Task instructions:
Rewrite the records from the line containing "habitat: Savannas" through the end of the records, changing "collectors" to "gathered by" and keeping everything else the same. Leave the pictures out.

Entries supplied:
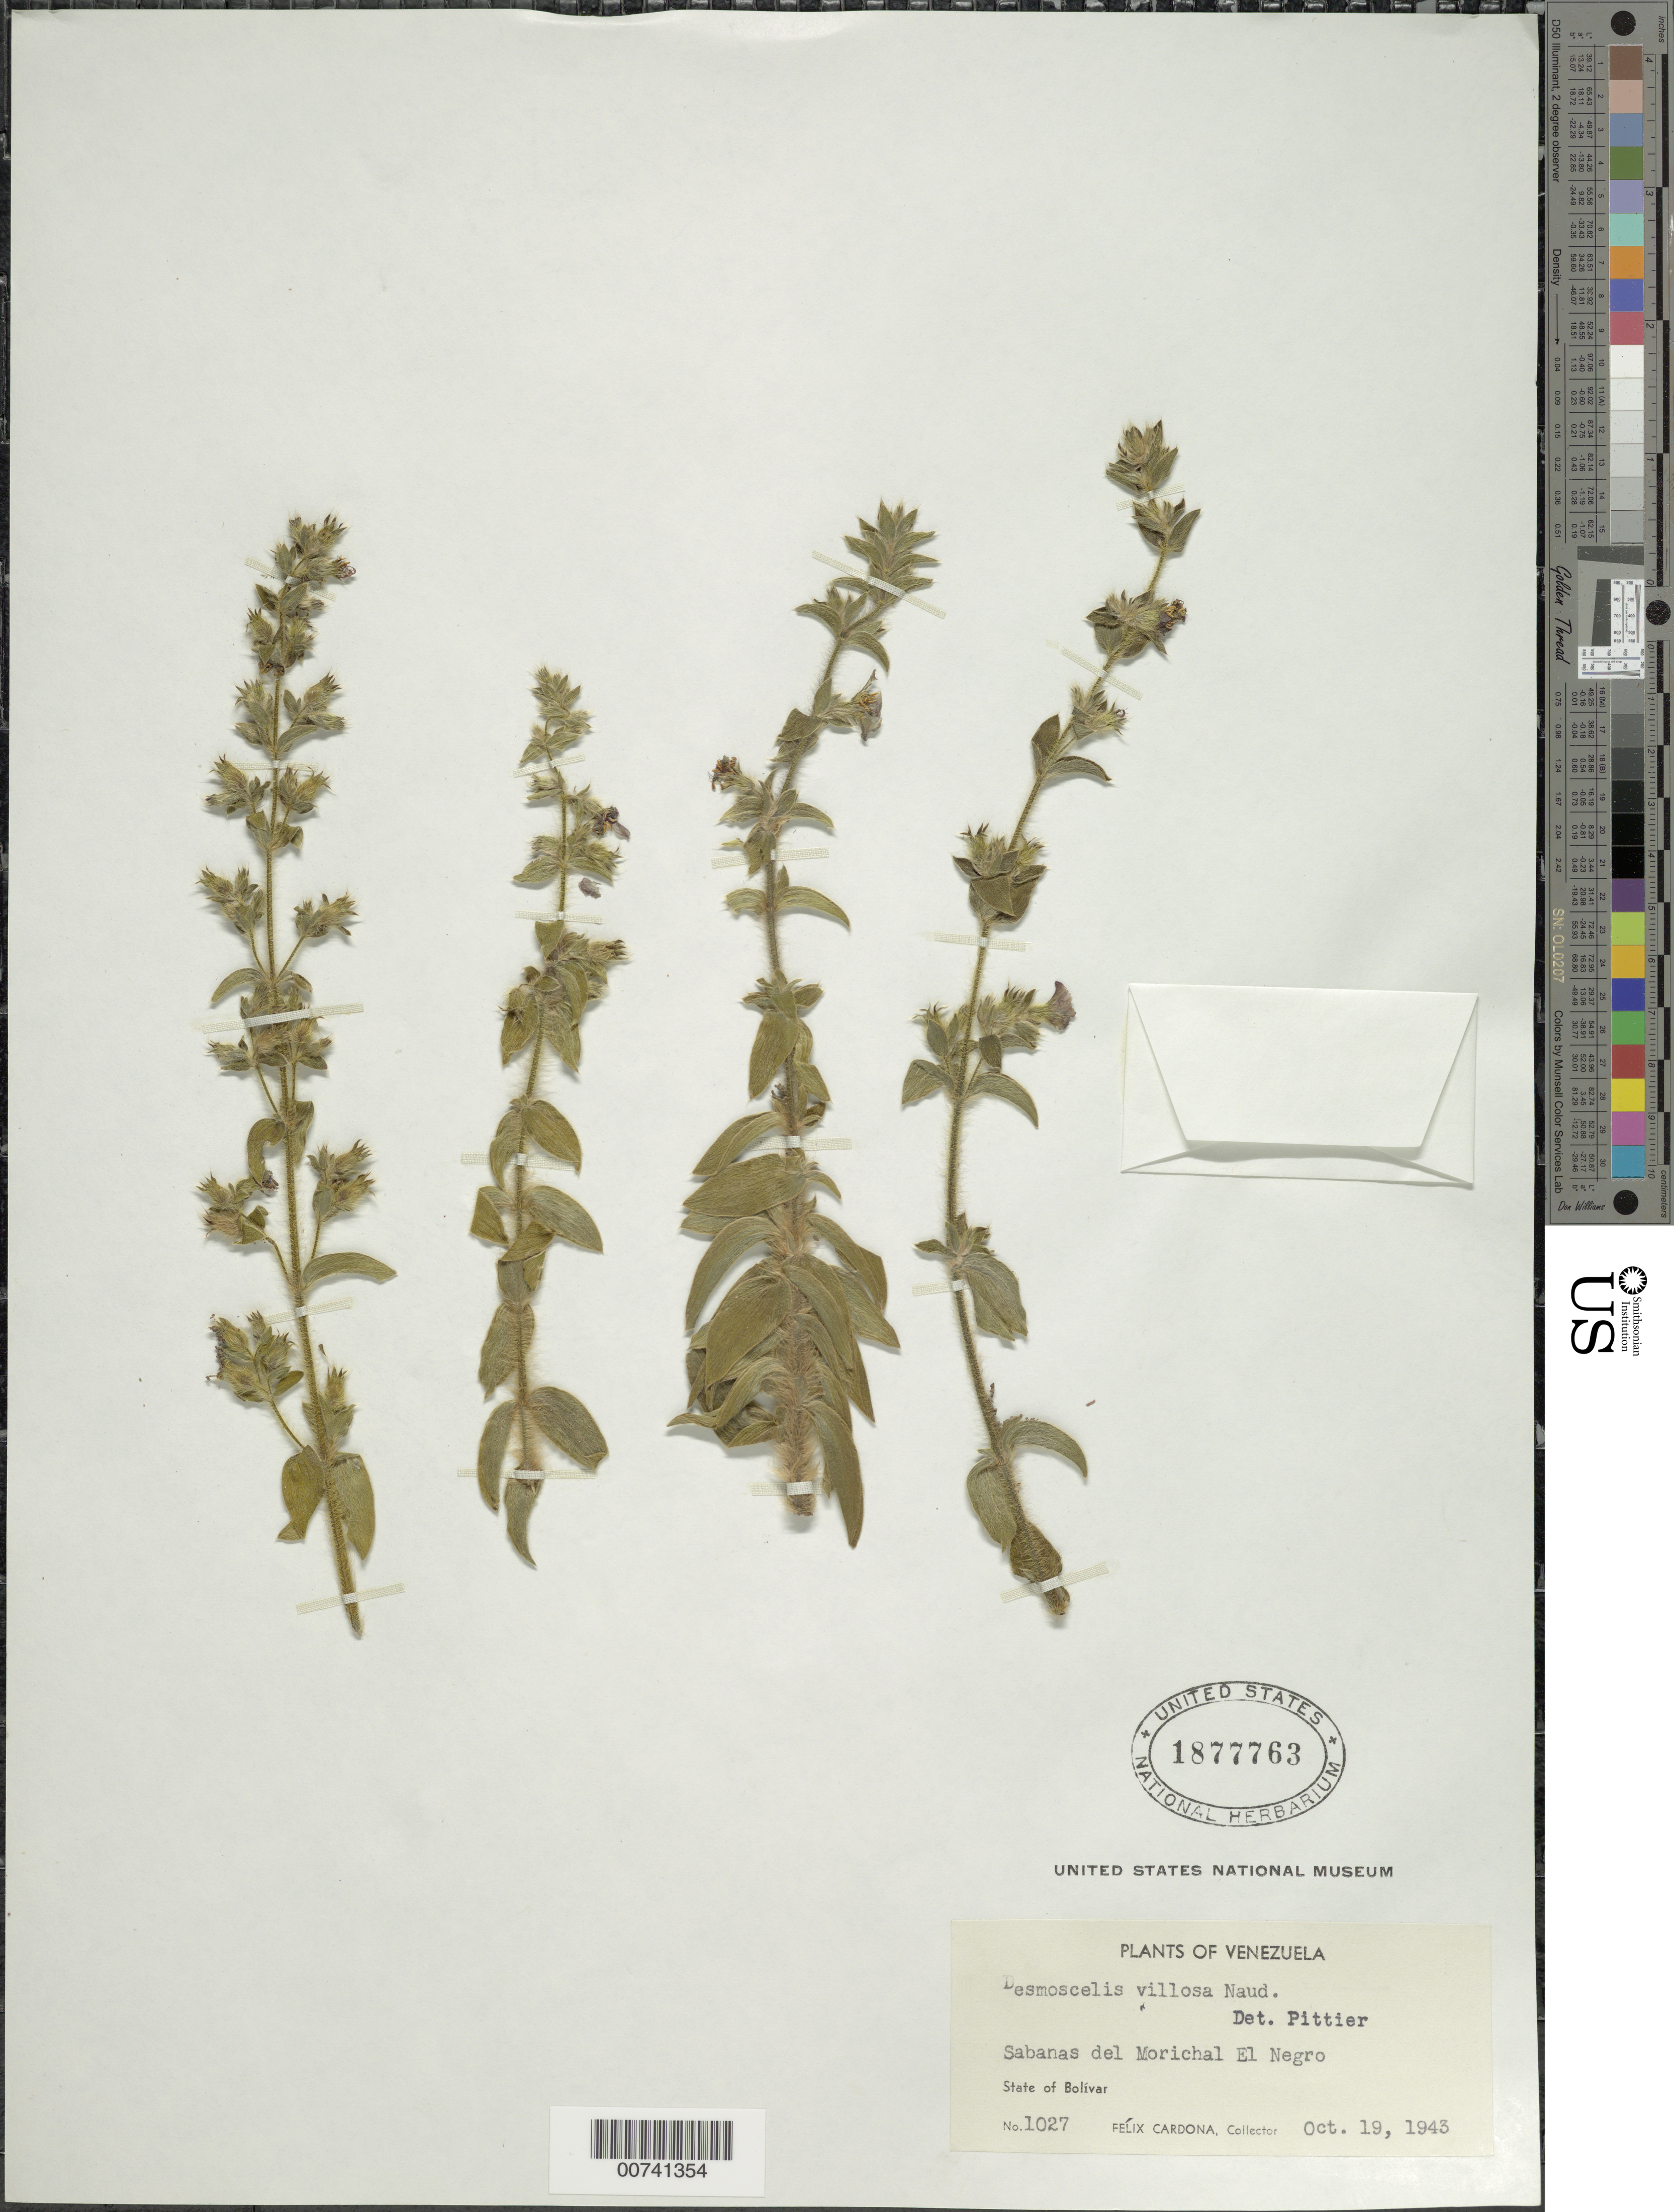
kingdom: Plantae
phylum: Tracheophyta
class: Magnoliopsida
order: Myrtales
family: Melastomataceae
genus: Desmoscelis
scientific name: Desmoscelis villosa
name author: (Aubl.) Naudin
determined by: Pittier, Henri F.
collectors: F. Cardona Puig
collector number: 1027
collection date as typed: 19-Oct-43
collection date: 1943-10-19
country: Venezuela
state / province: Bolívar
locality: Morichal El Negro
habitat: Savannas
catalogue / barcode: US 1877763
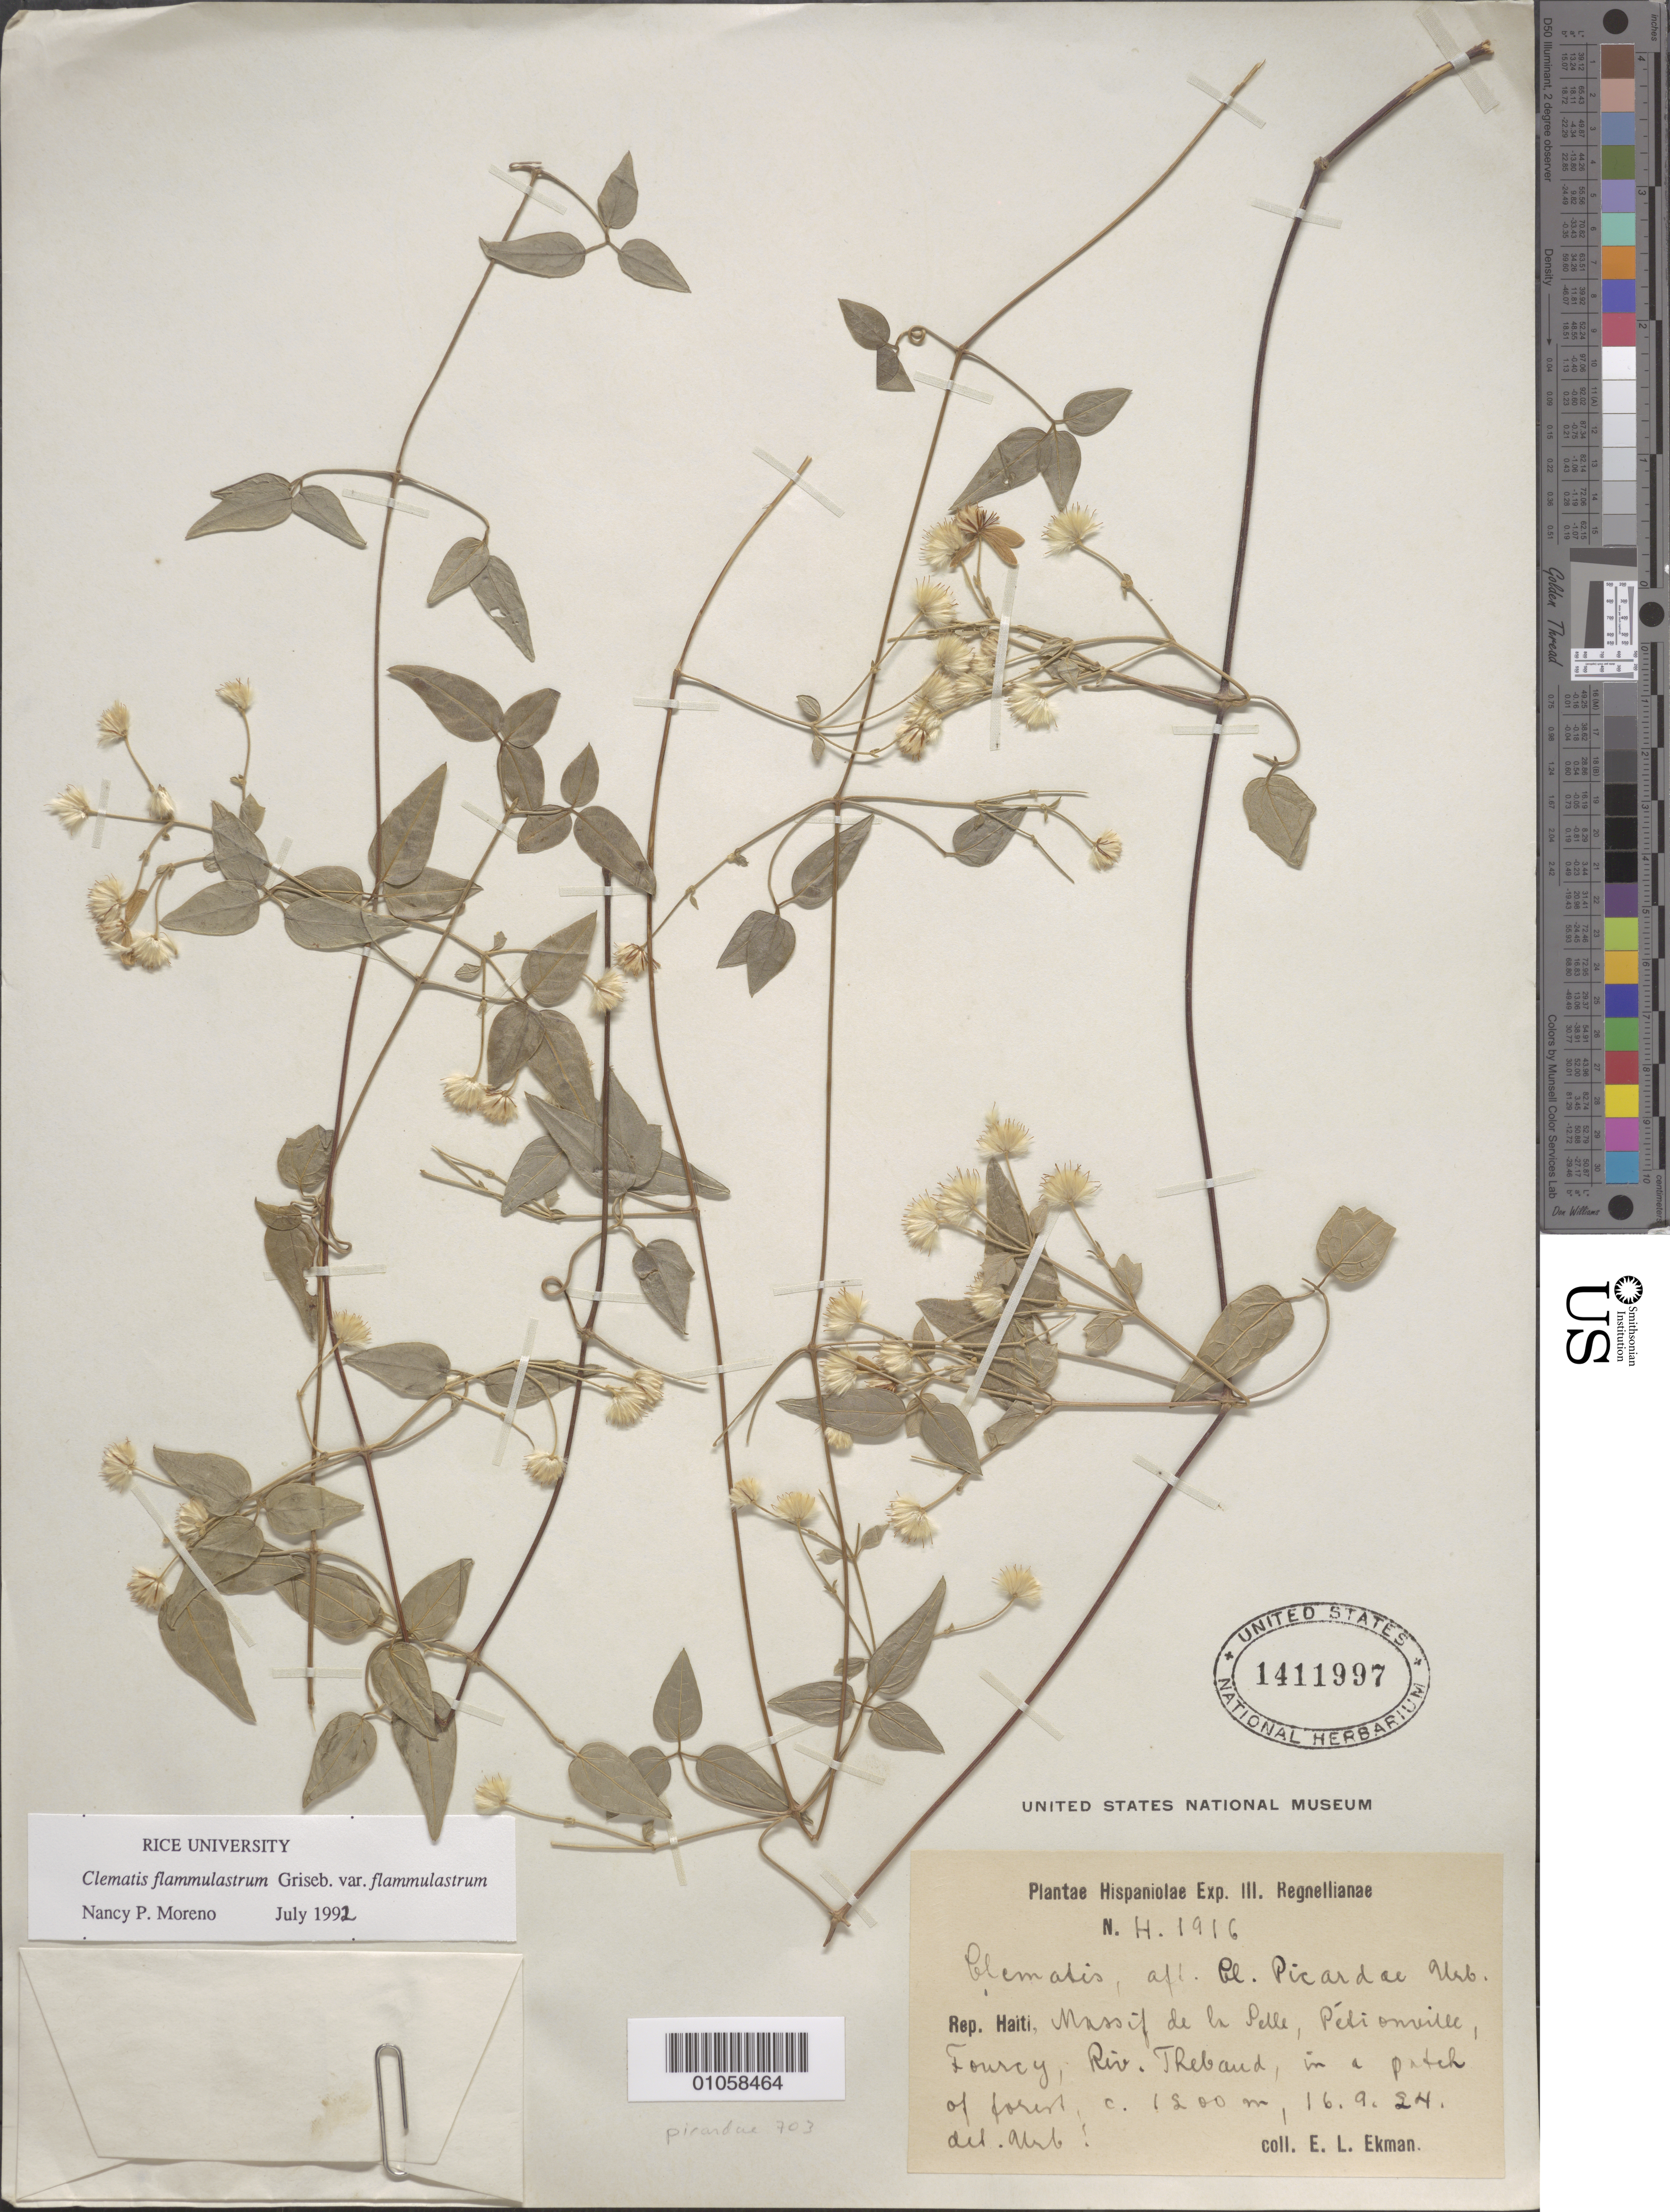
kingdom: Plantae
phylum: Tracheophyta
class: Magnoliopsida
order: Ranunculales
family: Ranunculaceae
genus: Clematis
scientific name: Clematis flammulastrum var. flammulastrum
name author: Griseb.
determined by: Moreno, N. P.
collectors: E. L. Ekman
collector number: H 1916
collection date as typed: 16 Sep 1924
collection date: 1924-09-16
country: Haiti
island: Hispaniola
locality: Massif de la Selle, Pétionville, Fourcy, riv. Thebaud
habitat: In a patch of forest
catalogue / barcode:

Solution to this problem:
habitat: Savannas
catalogue / barcode: US 1877763
kingdom: Plantae
phylum: Tracheophyta
class: Magnoliopsida
order: Ranunculales
family: Ranunculaceae
genus: Clematis
scientific name: Clematis flammulastrum var. flammulastrum
name author: Griseb.
determined by: Moreno, N. P.
gathered by: E. L. Ekman
collector number: H 1916
collection date as typed: 16 Sep 1924
collection date: 1924-09-16
country: Haiti
island: Hispaniola
locality: Massif de la Selle, Pétionville, Fourcy, riv. Thebaud
habitat: In a patch of forest
catalogue / barcode:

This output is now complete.